▸ **YOUR ASSIGNMENT**: Quote the lines below word for word, leaving out the pictures.

Lines taken from a dataset
/---
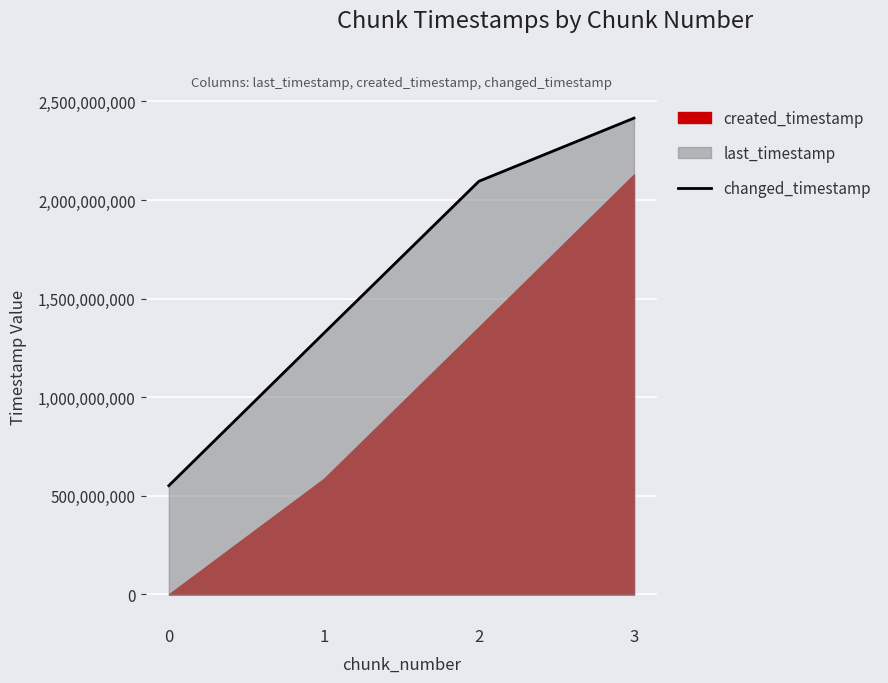

How many data points are above 2094920236?

1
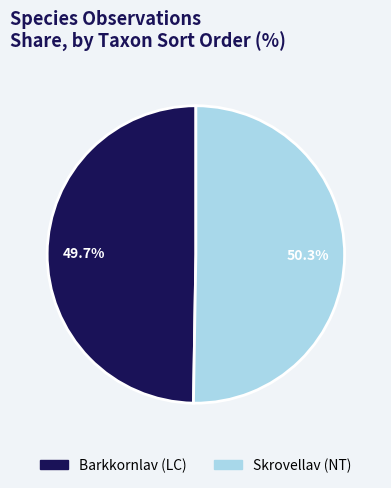

Is there any slice that represents more than half of the pie?

Yes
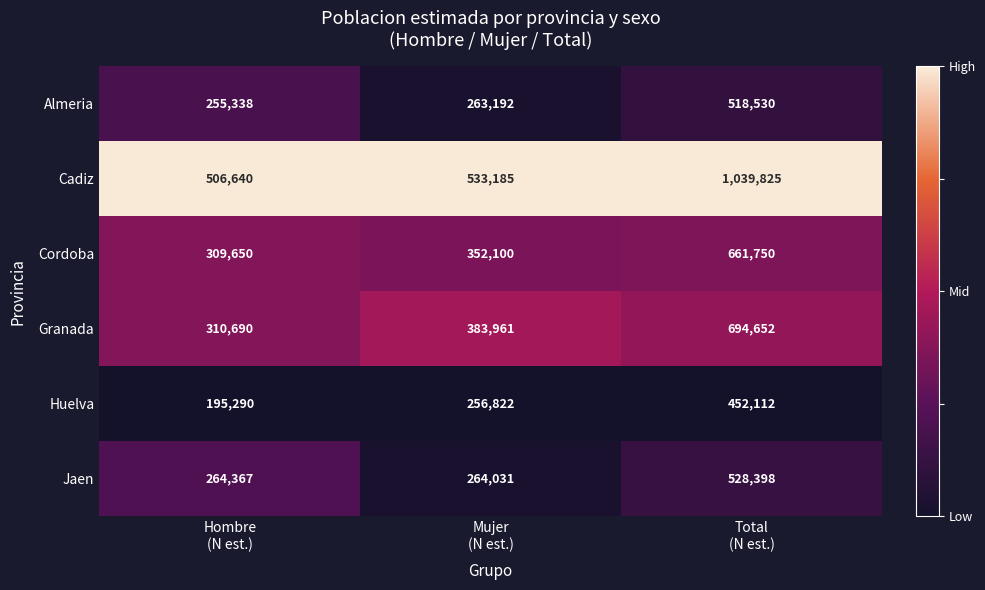

Which series has the largest total across all categories?

Cadiz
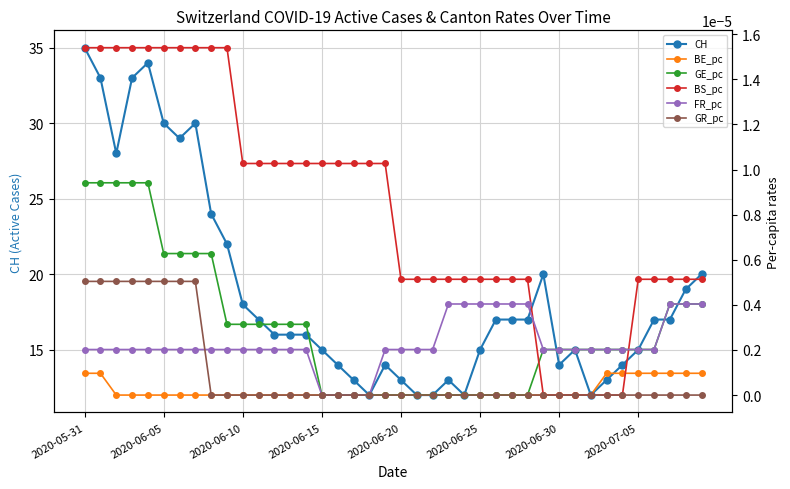

How many lines are shown in the chart?

6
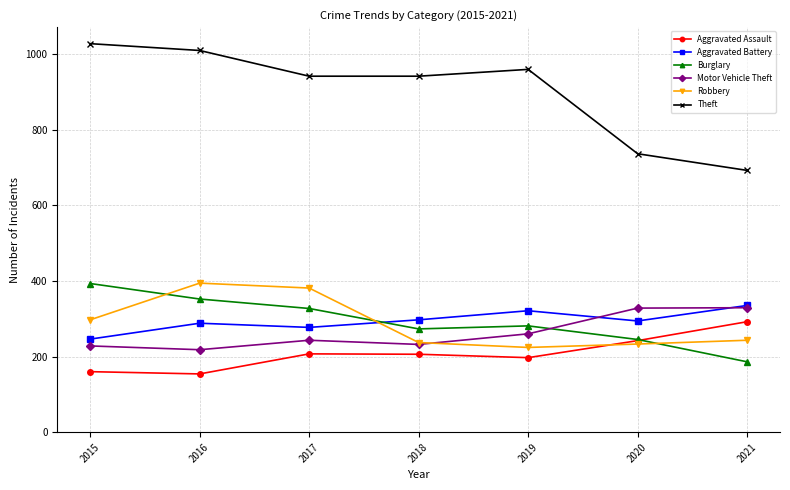

What is the average value of the Aggravated Battery series?

294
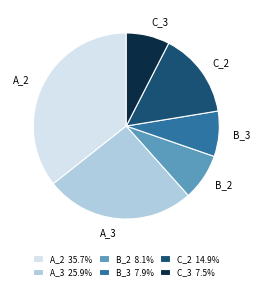

Do B_3 and A_2 together represent more than half of the pie?

No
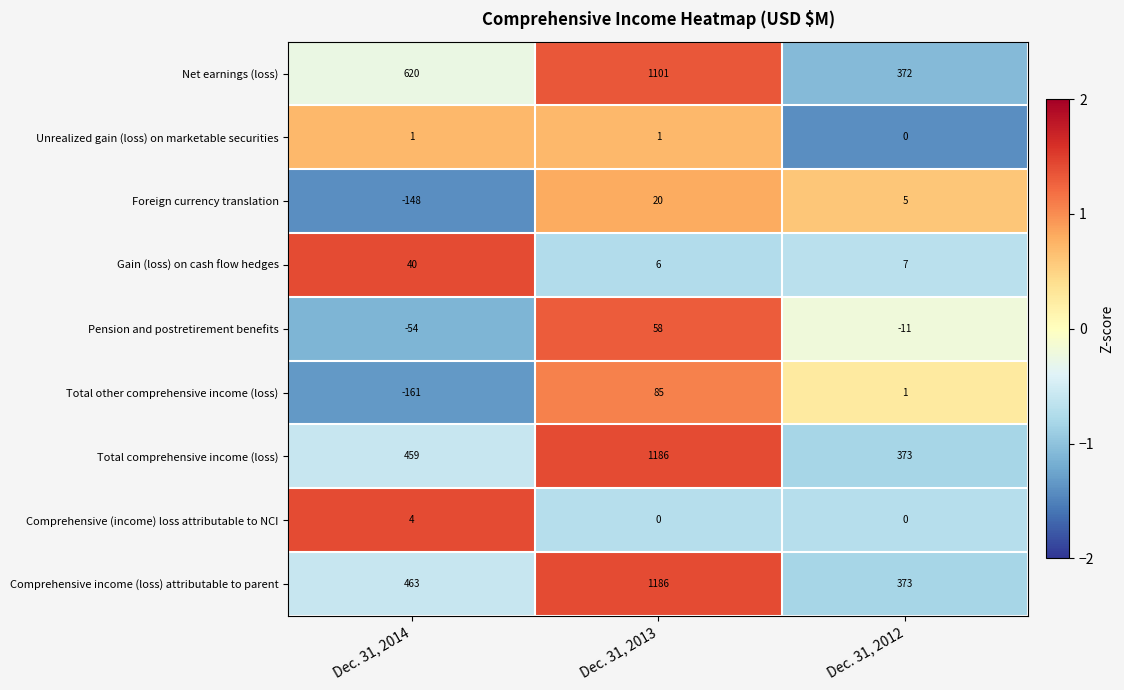

Is it true that Net earnings (loss) equals 193 at Dec. 31, 2012?

False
\---
▸ **ANSWER AREA**:
How many data points are above 2094920236?

1

Is there any slice that represents more than half of the pie?

Yes

Which series has the largest total across all categories?

Cadiz

How many lines are shown in the chart?

6

What is the average value of the Aggravated Battery series?

294

Do B_3 and A_2 together represent more than half of the pie?

No

Is it true that Net earnings (loss) equals 193 at Dec. 31, 2012?

False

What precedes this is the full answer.